Er spürte, wie der Druck des Wassers seine Finger spreizte und er mußte all seine Kraft aufwenden um ihm standzuhalten. Der gleichmäßige Fluß seines Atems wurde stoßweise und mehr und mehr mühsam. Er fühlte wie sich sein Herz in der Brust zusammenzog und sich wieder entspannte und wie sein Rhythmus immer schneller wurde. Er spürte sehr deutlich, wie das Blut noch Wärme in seine Finger trug und wie langsam die Kälte des Wassers mit dem Blut zurück in seinen Körper strömte. Doch er wollte und konnte nicht aufgeben.
Da kam plötzlich ein starker Wind auf und die Feuchtigkeit in seiner Kleidung ließ ihn zittern. Seine Hände brannten vom Salzwasser und als er bemerkte, daß der Wind Wellen aufkommen ließ, die genau in die andere als die von ihm angestrebte Richtung schlugen, gab er erschöpft auf, legte sich auf den Rücken und machte sich bereit zu sterben.

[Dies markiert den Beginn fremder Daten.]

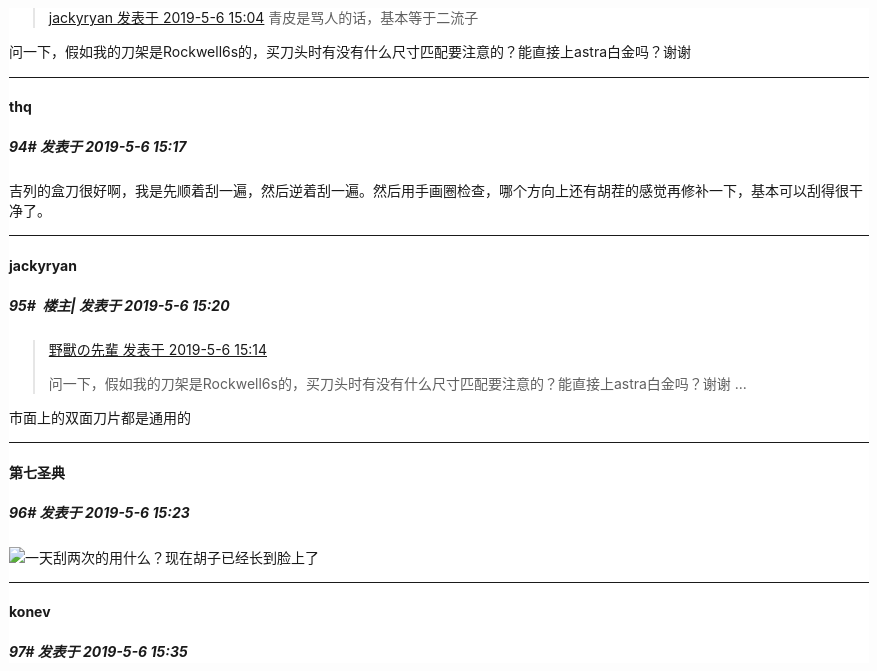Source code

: 

<blockquote><a href="httphttps://bbs.saraba1st.com/2b/forum.php?mod=redirect&amp;goto=findpost&amp;pid=43584257&amp;ptid=1829259" target="_blank">jackyryan 发表于 2019-5-6 15:04</a>
 青皮是骂人的话，基本等于二流子</blockquote>
问一下，假如我的刀架是Rockwell6s的，买刀头时有没有什么尺寸匹配要注意的？能直接上astra白金吗？谢谢







*****

####  thq  
##### 94#       发表于 2019-5-6 15:17




吉列的盒刀很好啊，我是先顺着刮一遍，然后逆着刮一遍。然后用手画圈检查，哪个方向上还有胡茬的感觉再修补一下，基本可以刮得很干净了。







*****

####  jackyryan  
##### 95#         楼主| 发表于 2019-5-6 15:20



<blockquote><a href="httphttps://bbs.saraba1st.com/2b/forum.php?mod=redirect&amp;goto=findpost&amp;pid=43584377&amp;ptid=1829259" target="_blank">野獸の先輩 发表于 2019-5-6 15:14</a>

问一下，假如我的刀架是Rockwell6s的，买刀头时有没有什么尺寸匹配要注意的？能直接上astra白金吗？谢谢 ...</blockquote>
市面上的双面刀片都是通用的







*****

####  第七圣典  
##### 96#       发表于 2019-5-6 15:23



<img src="https://static.saraba1st.com/image/smiley/face2017/001.png" referrerpolicy="no-referrer">一天刮两次的用什么？现在胡子已经长到脸上了







*****

####  konev  
##### 97#       发表于 2019-5-6 15:35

Es verging eine ganze Nacht, bis der Mann die Augen nicht länger geschlossen halten konnte und wieder hinaus aufs Meer blickte. Zunächst stellte er fest, daß sich nichts an seiner Situation geändert hatte. Doch dann begann er die Wellen zu beobachten, die die ganze Wasseroberfläche in Bewegung hielten.
Da erkannte der Mann, daß jede Welle, die ihn von seinem Ziel zu entfernen schien auch eine Kraft in die andere Richtung besaß, und ihm wurde klar, daß er das Ufer erreichen würde.
Am nächsten Morgen strandete er erschöpft aber lebendig.